Цуг-машина скрылась из глаз, когда стало совсем светло: как говорится — рассвет уже успел оглядеться.
Перейти через улицу невозможно, и дорога в подвал отрезана. Следовало набраться терпения и ждать темного вечера.
Впервые за долгое время Пестрякову пришлось забраться днем на высоту третьего этажа: пехотинец чаще прячется в погребе, нежели на чердаке.
Отличный обзор открывался из слухового окна.
Сверху было явственно видно, что город основательно пострадал от бомбардировки и обстрела. Тут и там виднелись свежие развалины.
Кое-где над городом подымались дымы. Но при этом все трубы, из которых надлежит идти дыму, оставались холодными; виднелись только дымы пожаров.
Особенно сильно пострадала кровля городка, морковно-бурачная пестрядь островерхих черепичных крыш. У одних домов торчали голые стропила, а все черепки, стронутые взрывной волной со своих мест, беспорядочно ссыпались к карнизам. У других домов оголился лишь конек крыши, а черепица кое-как удержалась на крутых скатах.
Онемевшие антенны торчали на крышах — одни во весь рост, другие покосились, пригнулись, переломились.
За тот день, который разведчики продежурили на чердаке, разрушений прибавилось. Наша тяжелая батарея часто устраивала артналеты. Осыпалась, крошилась черепица, и черепки летели заодно с осколками, вслед за ними.

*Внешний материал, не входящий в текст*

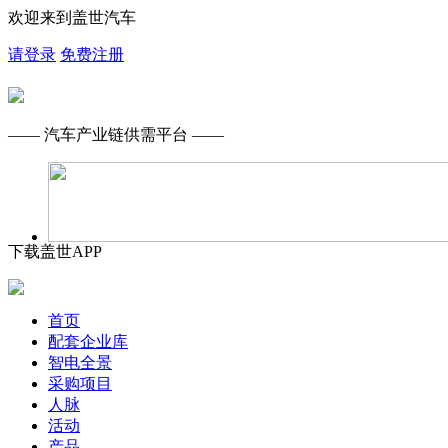
欢迎来到盖世汽车
请登录
免费注册
—— 汽车产业链供需平台 ——
下载盖世APP
首页
配套企业库
智电全景
采购项目
人脉
活动
产品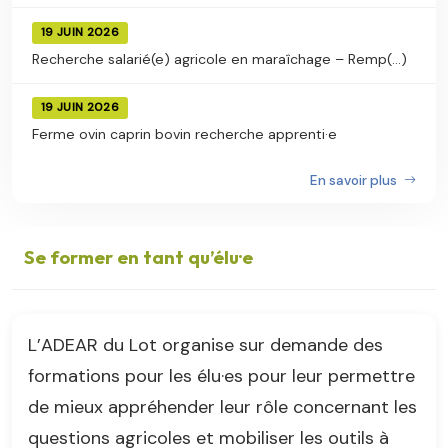
19 JUIN 2026
Recherche salarié(e) agricole en maraîchage – Remp(...)
19 JUIN 2026
Ferme ovin caprin bovin recherche apprenti·e
En savoir plus
Se former en tant qu’élu·e
L’ADEAR du Lot organise sur demande des
formations pour les élu·es pour leur permettre
de mieux appréhender leur rôle concernant les
questions agricoles et mobiliser les outils à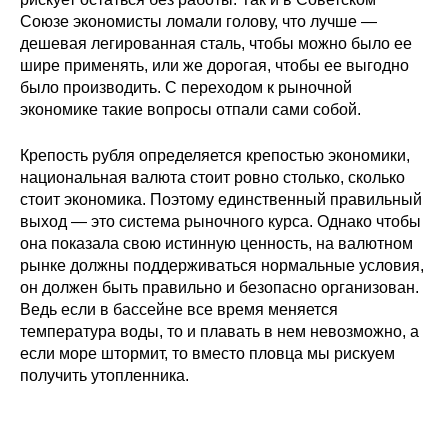
Общие требования
Союзе экономисты ломали голову, что лучше —
дешевая легированная сталь, чтобы можно было ее
Стандарты оформления
шире применять, или же дорогая, чтобы ее выгодно
было производить. С переходом к рыночной
Семинары
экономике такие вопросы отпали сами собой.
Энергетический семинар
Крепость рубля определяется крепостью экономики,
национальная валюта стоит ровно столько, сколько
Российско-французский семинар
стоит экономика. Поэтому единственный правильный
выход — это система рыночного курса. Однако чтобы
она показала свою истинную ценность, на валютном
ЦДУ
рынке должны поддерживаться нормальные условия,
он должен быть правильно и безопасно организован.
Отрасли и регионы
Ведь если в бассейне все время меняется
температура воды, то и плавать в нем невозможно, а
Inforum
если море штормит, то вместо пловца мы рискуем
получить утопленника.
Ученый совет
Материалы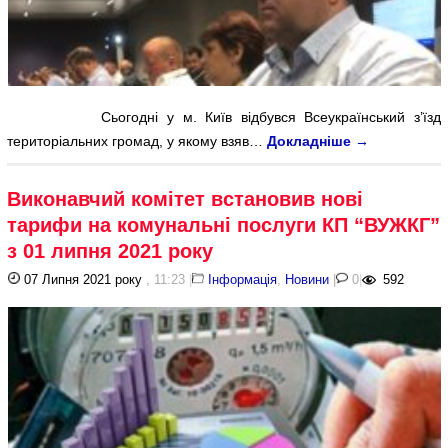
Сьогодні у м. Київ відбувся Всеукраїнський з’їзд
територіальних громад, у якому взяв…
Докладніше
→
Виконавчий комітет встановив нові
тарифи на комунальні послуги КП “ВУЖКГ”
з 01 липня 2021 року
07 Липня 2021 року
, 11:23
|
Інформація
,
Новини
|
0
|
592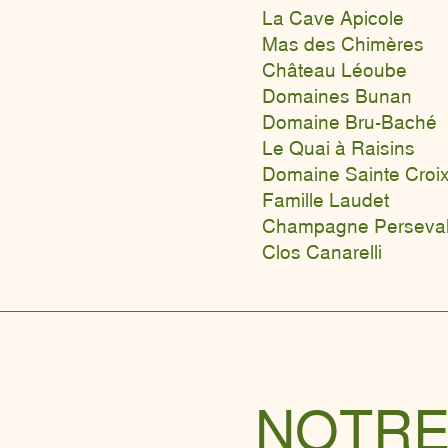
La Cave Apicole
Mas des Chimères
Château Léoube
Domaines Bunan
Domaine Bru-Baché
Le Quai à Raisins
Domaine Sainte Croi
Famille Laudet
Champagne Perseval
Clos Canarelli
NOTRE 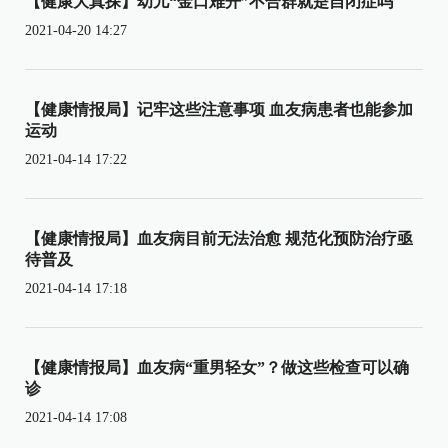
【健康大真探】幼儿“金口难开”不合群就是自闭症吗
2021-04-20 14:27
【健康情报局】记牢这些注意事项 血友病患者也能参加
运动
2021-04-14 17:22
【健康情报局】血友病目前无法治愈 规范化预防治疗亟
待普及
2021-04-14 17:18
【健康情报局】血友病“重男轻女”？做这些检查可以确
诊
2021-04-14 17:08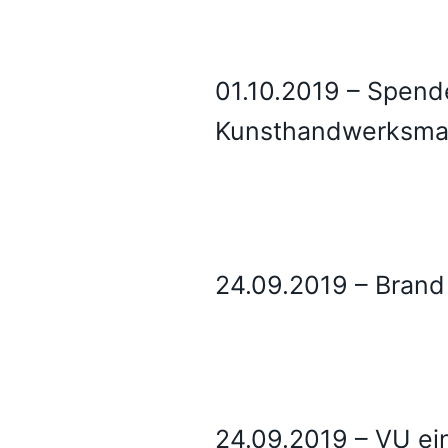
01.10.2019 – Spen
Kunsthandwerksma
24.09.2019 – Brand
24.09.2019 – VU e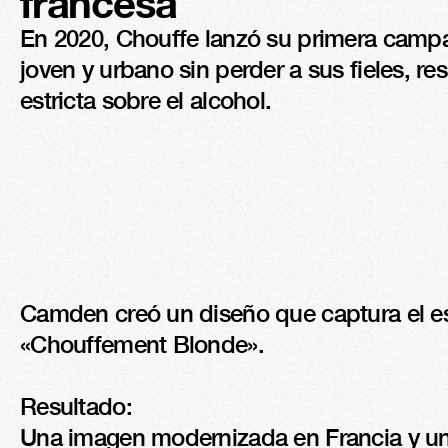
francesa
En 2020, Chouffe lanzó su primera campañ
joven y urbano sin perder a sus fieles, 
estricta sobre el alcohol.
Camden creó un diseño que captura el espí
«Chouffement Blonde».

Resultado:

Una imagen modernizada en Francia y un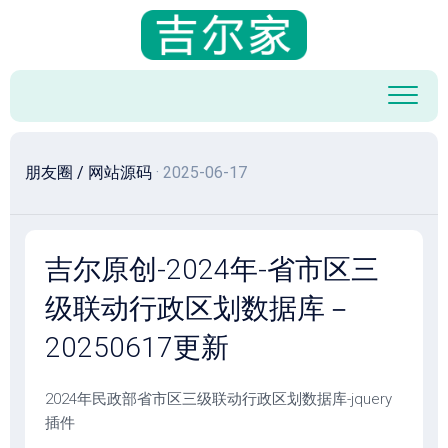
跳
至
内
容
朋友圈
/
网站源码
· 2025-06-17
吉尔原创-2024年-省市区三
级联动行政区划数据库－
20250617更新
2024年民政部省市区三级联动行政区划数据库-jquery
插件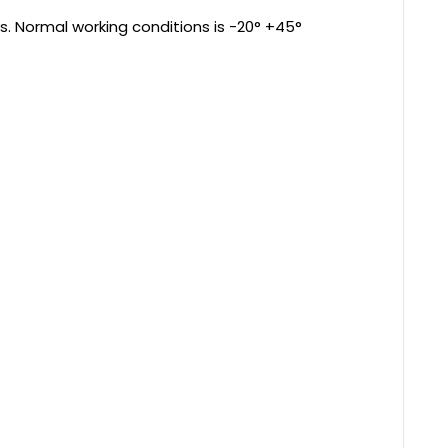
s. Normal working conditions is -20° +45°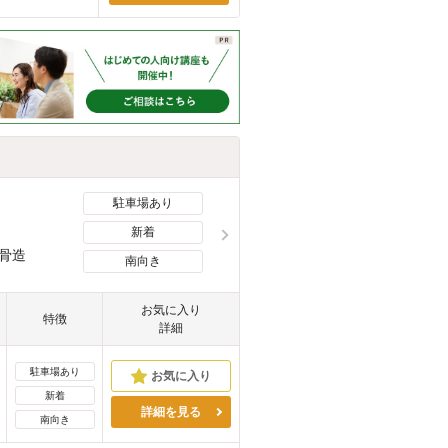
駐車場あり
新着
骨造
南向き
お気に入り
特徴
詳細
駐車場あり
新着
詳細を見る
南向き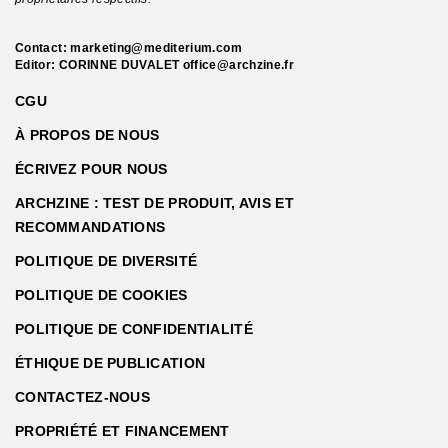
Contact:
marketing@mediterium.com
Editor: CORINNE DUVALET
office@archzine.fr
CGU
À PROPOS DE NOUS
ÉCRIVEZ POUR NOUS
ARCHZINE : TEST DE PRODUIT, AVIS ET
RECOMMANDATIONS
POLITIQUE DE DIVERSITÉ
POLITIQUE DE COOKIES
POLITIQUE DE CONFIDENTIALITÉ
ÉTHIQUE DE PUBLICATION
CONTACTEZ-NOUS
PROPRIÉTÉ ET FINANCEMENT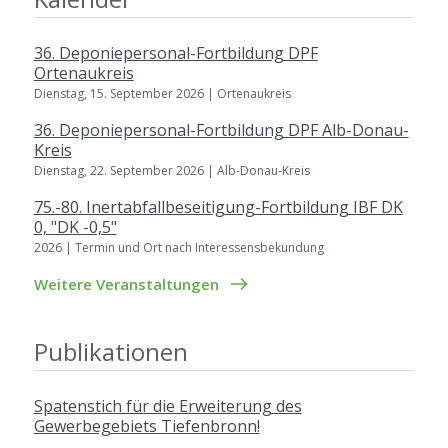
36. Deponiepersonal-Fortbildung DPF
Ortenaukreis
Dienstag, 15. September 2026 | Ortenaukreis
36. Deponiepersonal-Fortbildung DPF Alb-Donau-
Kreis
Dienstag, 22. September 2026 | Alb-Donau-Kreis
75.-80. Inertabfallbeseitigung-Fortbildung IBF DK
0, "DK -0,5"
2026 | Termin und Ort nach Interessensbekundung
Weitere Veranstaltungen
Publikationen
Spatenstich für die Erweiterung des
Gewerbegebiets Tiefenbronn!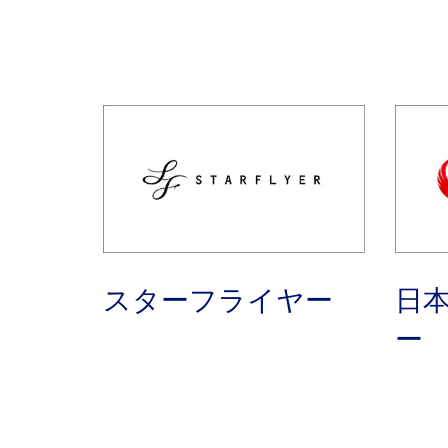
スターフライヤー
日
ー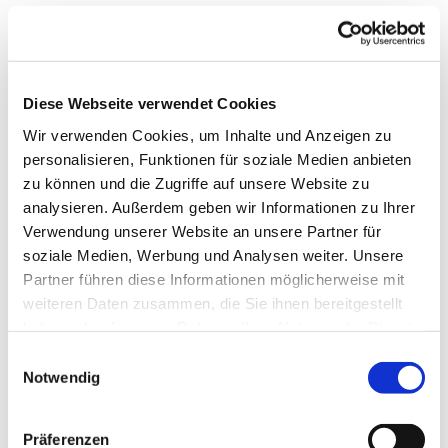
Diese Webseite verwendet Cookies
Wir verwenden Cookies, um Inhalte und Anzeigen zu
personalisieren, Funktionen für soziale Medien anbieten
zu können und die Zugriffe auf unsere Website zu
analysieren. Außerdem geben wir Informationen zu Ihrer
Verwendung unserer Website an unsere Partner für
Dies könnte Sie auch
soziale Medien, Werbung und Analysen weiter. Unsere
interessieren
Partner führen diese Informationen möglicherweise mit
weiteren Daten zusammen, die Sie ihnen bereitgestellt
haben oder die sie im Rahmen Ihrer Nutzung der Dienste
gesammelt haben.
Einwilligungsauswahl
Notwendig
Präferenzen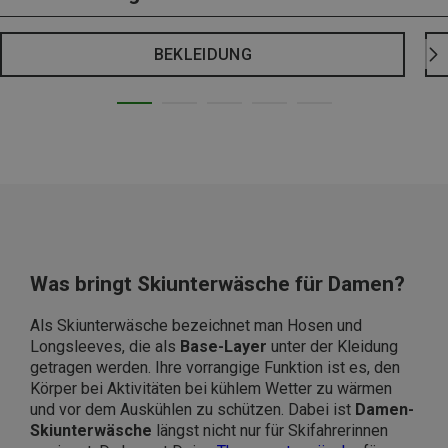
BEKLEIDUNG
Was bringt Skiunterwäsche für Damen?
Als Skiunterwäsche bezeichnet man Hosen und
Longsleeves, die als
Base-Layer
unter der Kleidung
getragen werden. Ihre vorrangige Funktion ist es, den
Körper bei Aktivitäten bei kühlem Wetter zu wärmen
und vor dem Auskühlen zu schützen. Dabei ist
Damen-
Skiunterwäsche
längst nicht nur für Skifahrerinnen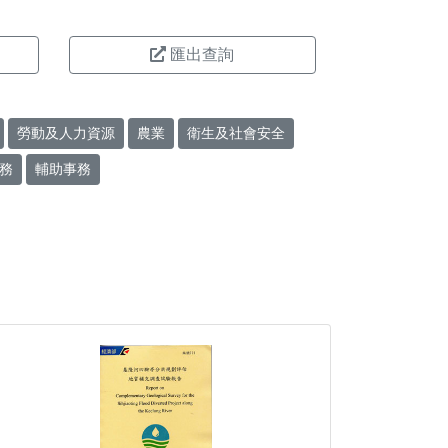
匯出查詢
勞動及人力資源
農業
衛生及社會安全
務
輔助事務
。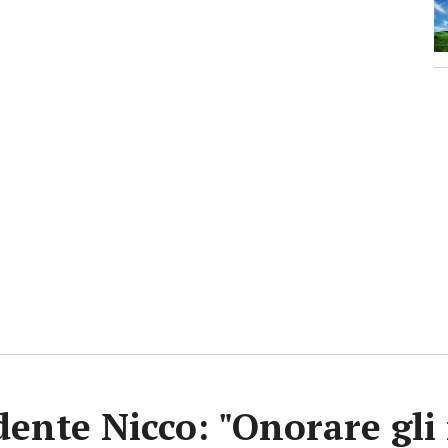
dente Nicco: "Onorare gli 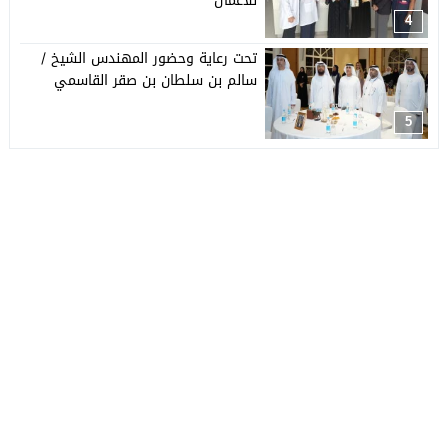
للأعمال
4
تحت رعاية وحضور المهندس الشيخ /
سالم بن سلطان بن صقر القاسمي
5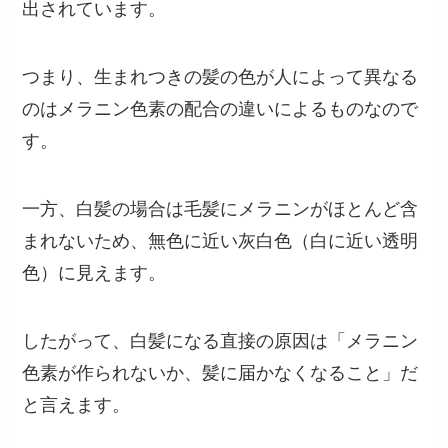
出されています。
つまり、生まれつきの髪の色が人によって異なる
のはメラニン色素の配合の違いによるものなので
す。
一方、白髪の場合は毛髪にメラニンがほとんど含
まれないため、無色に近い灰白色（白に近い透明
色）に見えます。
したがって、白髪になる直接の原因は「メラニン
色素が作られないか、髪に届かなくなること」だ
と言えます。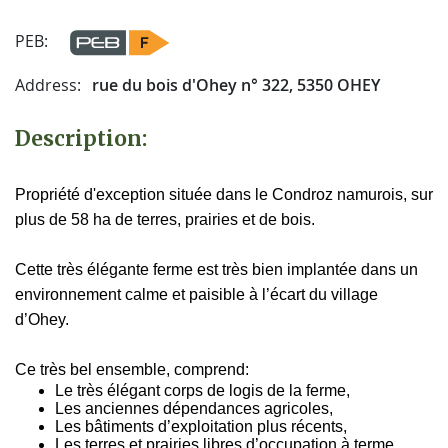
PEB:
Address:
rue du bois d'Ohey n° 322, 5350 OHEY
Description:
Propriété d'exception située dans le Condroz namurois, sur
plus de 58 ha de terres, prairies et de bois.
Cette très élégante ferme est très bien implantée dans un
environnement calme et paisible à l’écart du village
d’Ohey.
Ce très bel ensemble, comprend:
Le très élégant corps de logis de la ferme,
Les anciennes dépendances agricoles,
Les bâtiments d’exploitation plus récents,
Les terres et prairies libres d’occupation à terme,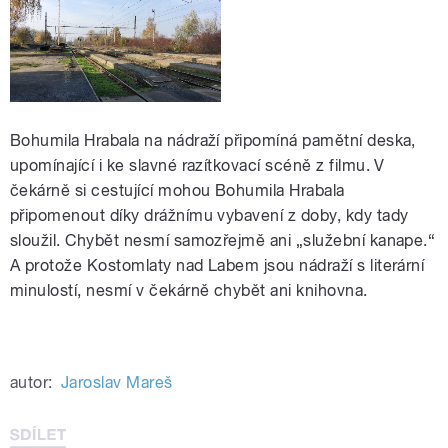
Bohumila Hrabala na nádraží připomíná pamětní deska,
upomínající i ke slavné razítkovací scéně z filmu. V
čekárně si cestující mohou Bohumila Hrabala
připomenout díky drážnímu vybavení z doby, kdy tady
sloužil. Chybět nesmí samozřejmě ani „služební kanape.“
A protože Kostomlaty nad Labem jsou nádraží s literární
minulostí, nesmí v čekárně chybět ani knihovna.
autor:
Jaroslav Mareš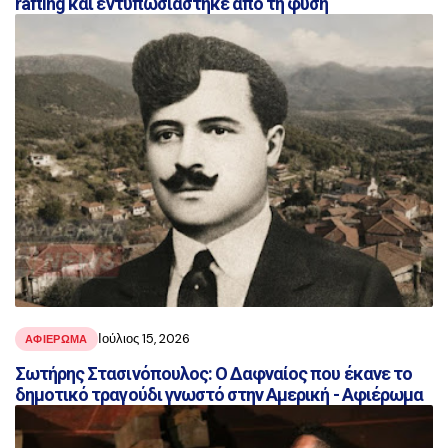
rafting και εντυπωσιάστηκε από τη φύση
Ιούλιος 15, 2026
ΑΦΙΕΡΩΜΑ
Σωτήρης Στασινόπουλος: Ο Δαφναίος που έκανε το
δημοτικό τραγούδι γνωστό στην Αμερική - Αφιέρωμα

Зрелище полуразрушенного города ничуть не огорчило Пестрякова. Этот город жил в глубоком и безопасном тылу, когда горело Непряхино. Этот город развлекался, когда истекал кровью Смоленск, он торжествовал, когда бомбили Москву. Этот город веселился, когда рушились дома Сталинграда, и злорадствовал, когда голодал Ленинград. В этом городе тоже, наверно, был устроен невольничий рынок. Да это и не город вовсе, а одна большая казарма! И памятники здесь поставлены одним только генералам. Во-о-он она виднеется вдали, вывеска мужского портного, и на портновской вывеске тоже не пиджак, а гитлеровский мундир красуется. А сегодня представление о городе как о казарме еще больше укрепилось, потому что за весь день Пестряков не увидел на улицах ни одного штатского.
С каким прилежанием и упорством вел Пестряков после ночной слепоты наблюдение! Жаль только, что день выдался пасмурный и видимость скверная.
Он смотрел и вновь всматривался, пока дальнозоркие глаза его не затуманила усталость. Поглазеет на серое, низкое небо, чтобы рассеяться, дать отдых глазам, а затем снова продолжает наблюдение, накапливает догадки, сопоставляет приметы, делает предположения.
У перекрестка, в конце Церковной улицы, на темном заборе белел лозунг, намалеванный метровыми буквами. Тимоша сообщил Пестрякову, что там написано: «Сибирь или победа!» Этот самый лозунг лейтенант видел сквозь ставни их дома. Не обошлось в ту минуту без смачной ругани в адрес Гитлера, который сперва соблазнял своих головорезов Украиной да Кавказом, а сейчас — язва его возьми! — пугает Сибирью…
Пестряков все вглядывался в задние борта проходивших машин, на них виднелись красные перекрещенные топоры. За последнее время он видел машины с трафаретом, изображающим виноградную кисть, желтого слона или бегущую собаку, а красные топоры — клеймо новой дивизии, видимо, только что переброшенной на этот участок фронта.
Хорошо бы и эту примету, в придачу ко всем другим, собранным ночью, сообщить своим.
Необходимо сегодня весь день вести наблюдение, с тем чтобы вечером вернуться в подвал и той же ночью отправиться через линию фронта.
Ну а если бы эти артиллеристы-ночлежники утром не убрались? Пришлось бы сегодня вечером податься на восток, не заходя в подвал. Оставить Черемных и лейтенанта при одних пистолетах? И это солдатская совесть позволяет, если разведка требует.
Пестряков отдавал себе отчет в том, как быстро в нынешних условиях стареют данные разведки.